* [Dataset records]:
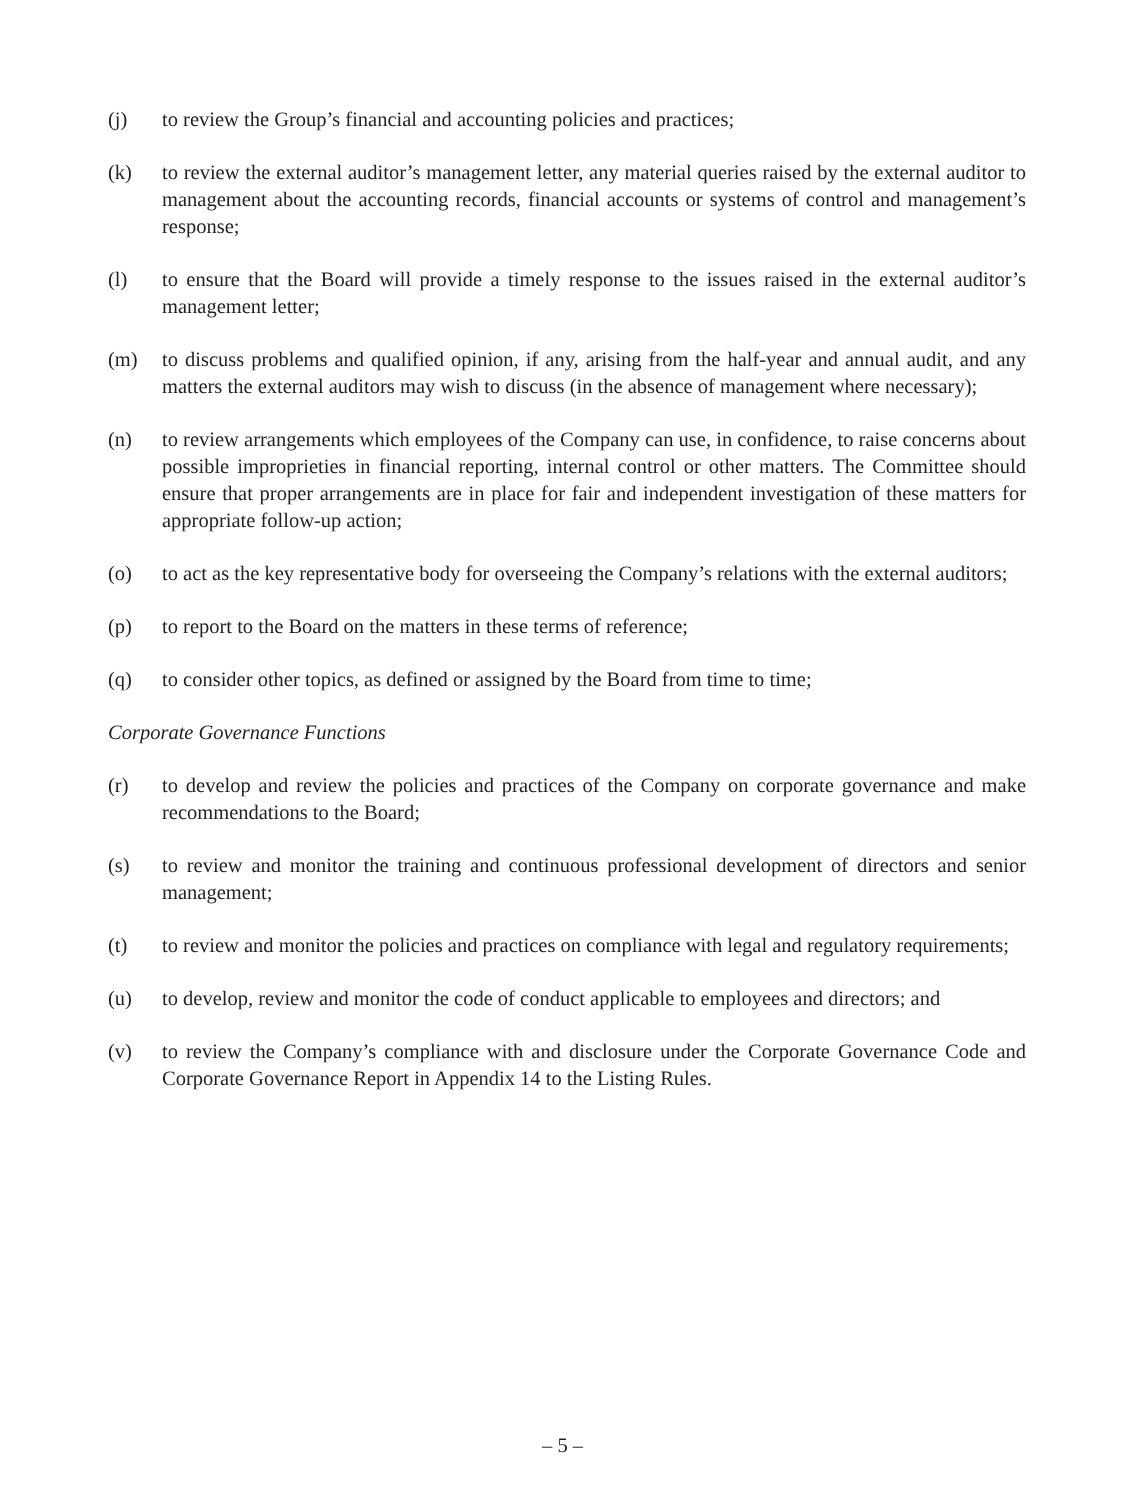(j) to review the Group’s financial and accounting policies and practices;
(k) to review the external auditor’s management letter, any material queries raised by the external auditor to management about the accounting records, financial accounts or systems of control and management’s response;
(l) to ensure that the Board will provide a timely response to the issues raised in the external auditor’s management letter;
(m) to discuss problems and qualified opinion, if any, arising from the half-year and annual audit, and any matters the external auditors may wish to discuss (in the absence of management where necessary);
(n) to review arrangements which employees of the Company can use, in confidence, to raise concerns about possible improprieties in financial reporting, internal control or other matters. The Committee should ensure that proper arrangements are in place for fair and independent investigation of these matters for appropriate follow-up action;
(o) to act as the key representative body for overseeing the Company’s relations with the external auditors;
(p) to report to the Board on the matters in these terms of reference;
(q) to consider other topics, as defined or assigned by the Board from time to time;
Corporate Governance Functions
(r) to develop and review the policies and practices of the Company on corporate governance and make recommendations to the Board;
(s) to review and monitor the training and continuous professional development of directors and senior management;
(t) to review and monitor the policies and practices on compliance with legal and regulatory requirements;
(u) to develop, review and monitor the code of conduct applicable to employees and directors; and
(v) to review the Company’s compliance with and disclosure under the Corporate Governance Code and Corporate Governance Report in Appendix 14 to the Listing Rules.
– 5 –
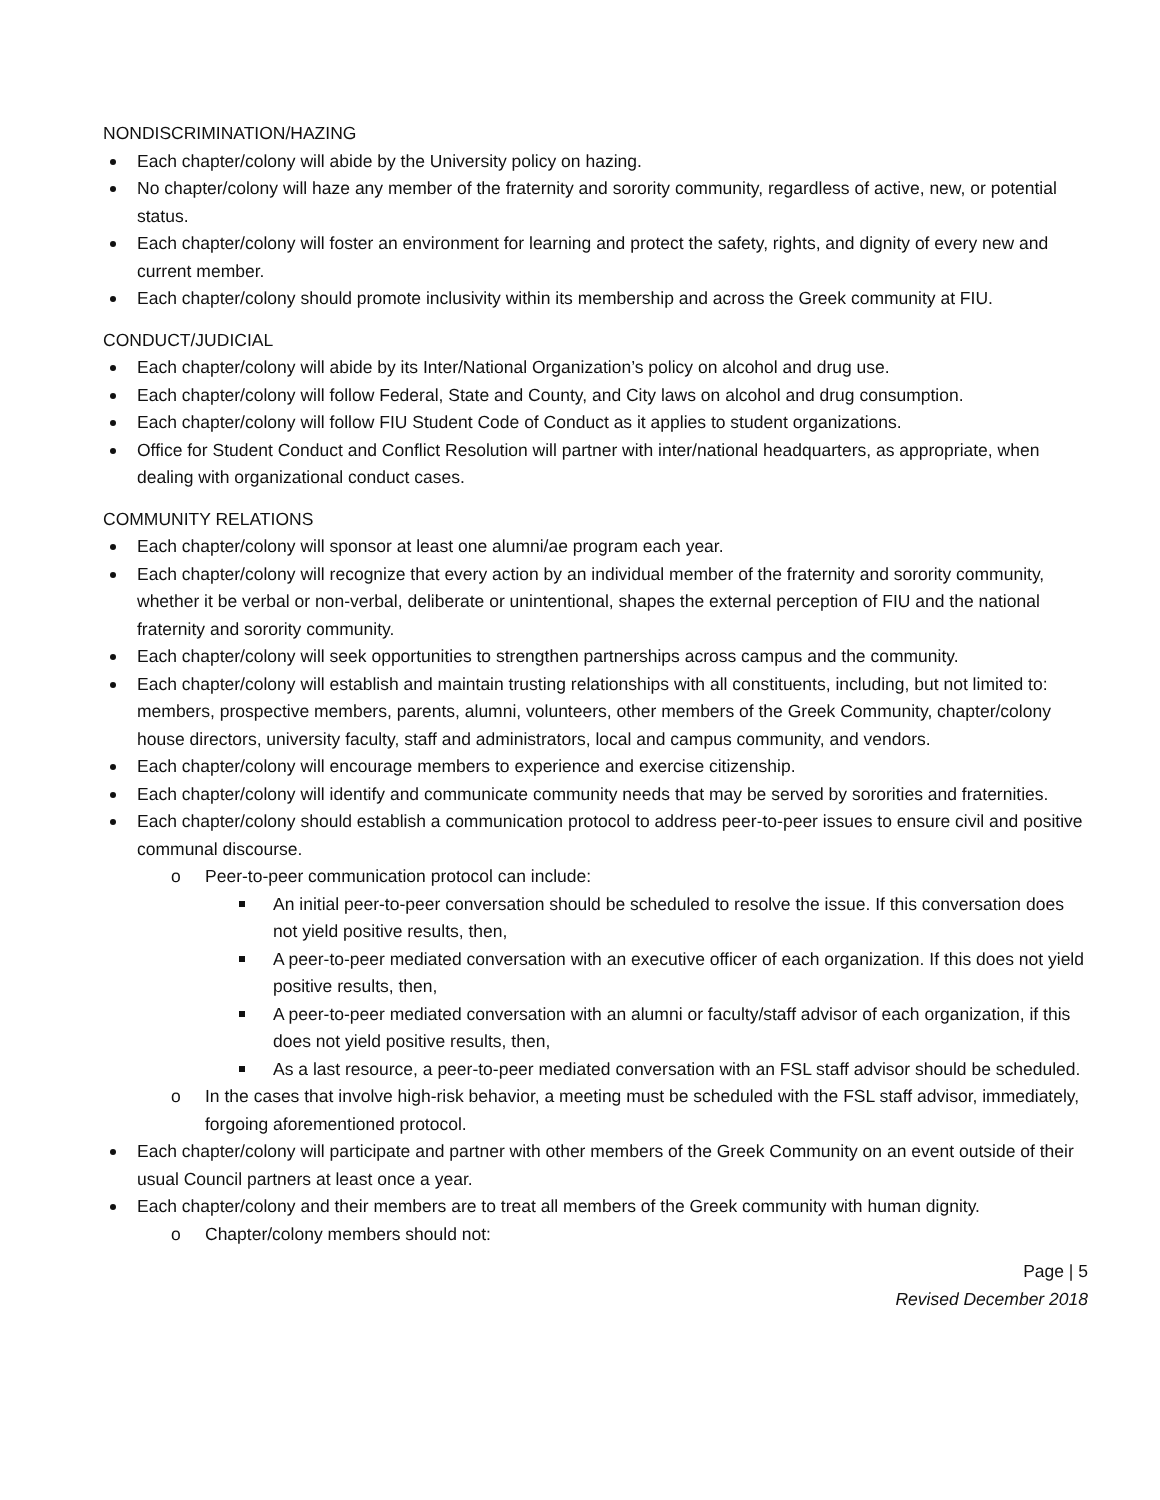NONDISCRIMINATION/HAZING
Each chapter/colony will abide by the University policy on hazing.
No chapter/colony will haze any member of the fraternity and sorority community, regardless of active, new, or potential status.
Each chapter/colony will foster an environment for learning and protect the safety, rights, and dignity of every new and current member.
Each chapter/colony should promote inclusivity within its membership and across the Greek community at FIU.
CONDUCT/JUDICIAL
Each chapter/colony will abide by its Inter/National Organization’s policy on alcohol and drug use.
Each chapter/colony will follow Federal, State and County, and City laws on alcohol and drug consumption.
Each chapter/colony will follow FIU Student Code of Conduct as it applies to student organizations.
Office for Student Conduct and Conflict Resolution will partner with inter/national headquarters, as appropriate, when dealing with organizational conduct cases.
COMMUNITY RELATIONS
Each chapter/colony will sponsor at least one alumni/ae program each year.
Each chapter/colony will recognize that every action by an individual member of the fraternity and sorority community, whether it be verbal or non-verbal, deliberate or unintentional, shapes the external perception of FIU and the national fraternity and sorority community.
Each chapter/colony will seek opportunities to strengthen partnerships across campus and the community.
Each chapter/colony will establish and maintain trusting relationships with all constituents, including, but not limited to: members, prospective members, parents, alumni, volunteers, other members of the Greek Community, chapter/colony house directors, university faculty, staff and administrators, local and campus community, and vendors.
Each chapter/colony will encourage members to experience and exercise citizenship.
Each chapter/colony will identify and communicate community needs that may be served by sororities and fraternities.
Each chapter/colony should establish a communication protocol to address peer-to-peer issues to ensure civil and positive communal discourse.
o Peer-to-peer communication protocol can include:
An initial peer-to-peer conversation should be scheduled to resolve the issue. If this conversation does not yield positive results, then,
A peer-to-peer mediated conversation with an executive officer of each organization. If this does not yield positive results, then,
A peer-to-peer mediated conversation with an alumni or faculty/staff advisor of each organization, if this does not yield positive results, then,
As a last resource, a peer-to-peer mediated conversation with an FSL staff advisor should be scheduled.
o In the cases that involve high-risk behavior, a meeting must be scheduled with the FSL staff advisor, immediately, forgoing aforementioned protocol.
Each chapter/colony will participate and partner with other members of the Greek Community on an event outside of their usual Council partners at least once a year.
Each chapter/colony and their members are to treat all members of the Greek community with human dignity.
o Chapter/colony members should not:
Page | 5
Revised December 2018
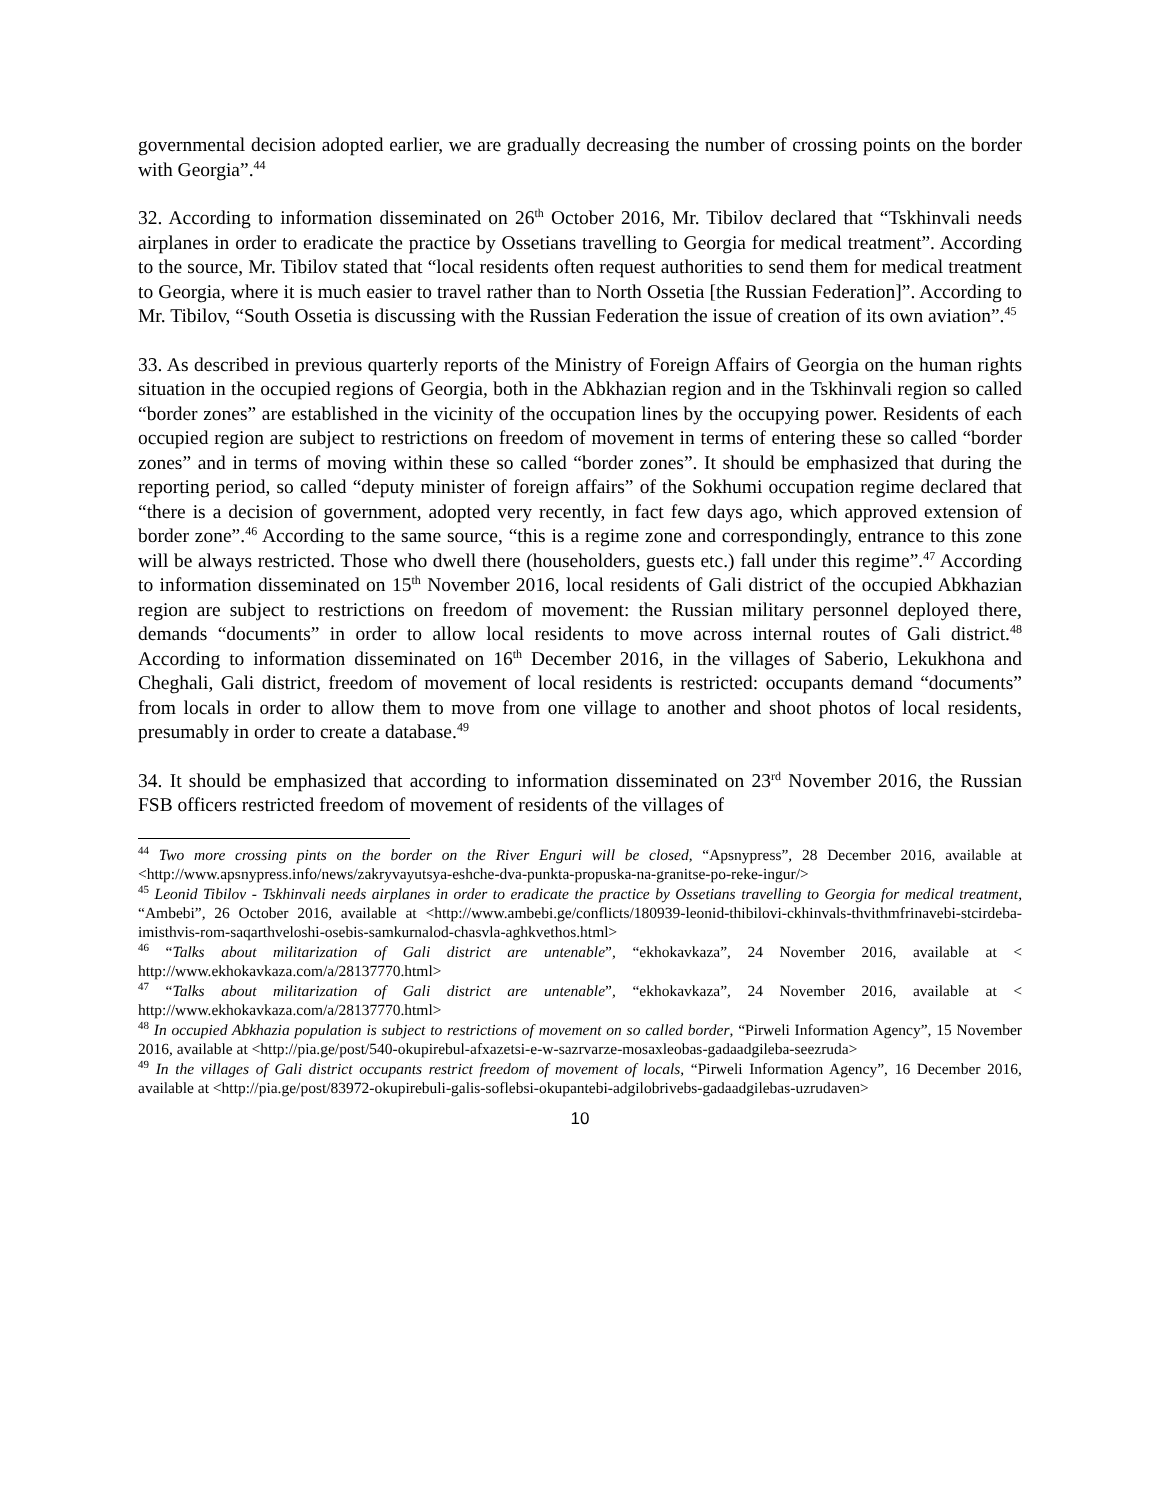governmental decision adopted earlier, we are gradually decreasing the number of crossing points on the border with Georgia”.<sup>44</sup>
32. According to information disseminated on 26<sup>th</sup> October 2016, Mr. Tibilov declared that “Tskhinvali needs airplanes in order to eradicate the practice by Ossetians travelling to Georgia for medical treatment”. According to the source, Mr. Tibilov stated that “local residents often request authorities to send them for medical treatment to Georgia, where it is much easier to travel rather than to North Ossetia [the Russian Federation]”. According to Mr. Tibilov, “South Ossetia is discussing with the Russian Federation the issue of creation of its own aviation”.<sup>45</sup>
33. As described in previous quarterly reports of the Ministry of Foreign Affairs of Georgia on the human rights situation in the occupied regions of Georgia, both in the Abkhazian region and in the Tskhinvali region so called “border zones” are established in the vicinity of the occupation lines by the occupying power. Residents of each occupied region are subject to restrictions on freedom of movement in terms of entering these so called “border zones” and in terms of moving within these so called “border zones”. It should be emphasized that during the reporting period, so called “deputy minister of foreign affairs” of the Sokhumi occupation regime declared that “there is a decision of government, adopted very recently, in fact few days ago, which approved extension of border zone”.<sup>46</sup> According to the same source, “this is a regime zone and correspondingly, entrance to this zone will be always restricted. Those who dwell there (householders, guests etc.) fall under this regime”.<sup>47</sup> According to information disseminated on 15<sup>th</sup> November 2016, local residents of Gali district of the occupied Abkhazian region are subject to restrictions on freedom of movement: the Russian military personnel deployed there, demands “documents” in order to allow local residents to move across internal routes of Gali district.<sup>48</sup> According to information disseminated on 16<sup>th</sup> December 2016, in the villages of Saberio, Lekukhona and Cheghali, Gali district, freedom of movement of local residents is restricted: occupants demand “documents” from locals in order to allow them to move from one village to another and shoot photos of local residents, presumably in order to create a database.<sup>49</sup>
34. It should be emphasized that according to information disseminated on 23<sup>rd</sup> November 2016, the Russian FSB officers restricted freedom of movement of residents of the villages of
<sup>44</sup> Two more crossing pints on the border on the River Enguri will be closed, “Apsnypress”, 28 December 2016, available at <http://www.apsnypress.info/news/zakryvayutsya-eshche-dva-punkta-propuska-na-granitse-po-reke-ingur/>
<sup>45</sup> Leonid Tibilov - Tskhinvali needs airplanes in order to eradicate the practice by Ossetians travelling to Georgia for medical treatment, “Ambebi”, 26 October 2016, available at <http://www.ambebi.ge/conflicts/180939-leonid-thibilovi-ckhinvals-thvithmfrinavebi-stcirdeba-imisthvis-rom-saqarthveloshi-osebis-samkurnalod-chasvla-aghkvethos.html>
<sup>46</sup> “Talks about militarization of Gali district are untenable”, “ekhokavkaza”, 24 November 2016, available at < http://www.ekhokavkaza.com/a/28137770.html>
<sup>47</sup> “Talks about militarization of Gali district are untenable”, “ekhokavkaza”, 24 November 2016, available at < http://www.ekhokavkaza.com/a/28137770.html>
<sup>48</sup> In occupied Abkhazia population is subject to restrictions of movement on so called border, “Pirweli Information Agency”, 15 November 2016, available at <http://pia.ge/post/540-okupirebul-afxazetsi-e-w-sazrvarze-mosaxleobas-gadaadgileba-seezruda>
<sup>49</sup> In the villages of Gali district occupants restrict freedom of movement of locals, “Pirweli Information Agency”, 16 December 2016, available at <http://pia.ge/post/83972-okupirebuli-galis-soflebsi-okupantebi-adgilobrivebs-gadaadgilebas-uzrudaven>
10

* [Task requirements]: Reproduce exactly, and only, the part of the listing above that begins at the line with "Each chapter/colony will encourage" and goes on through the line with "o Peer-to-peer communication".

* [Exercise answer]:
Each chapter/colony will encourage members to experience and exercise citizenship.
Each chapter/colony will identify and communicate community needs that may be served by sororities and fraternities.
Each chapter/colony should establish a communication protocol to address peer-to-peer issues to ensure civil and positive communal discourse.
o Peer-to-peer communication protocol can include:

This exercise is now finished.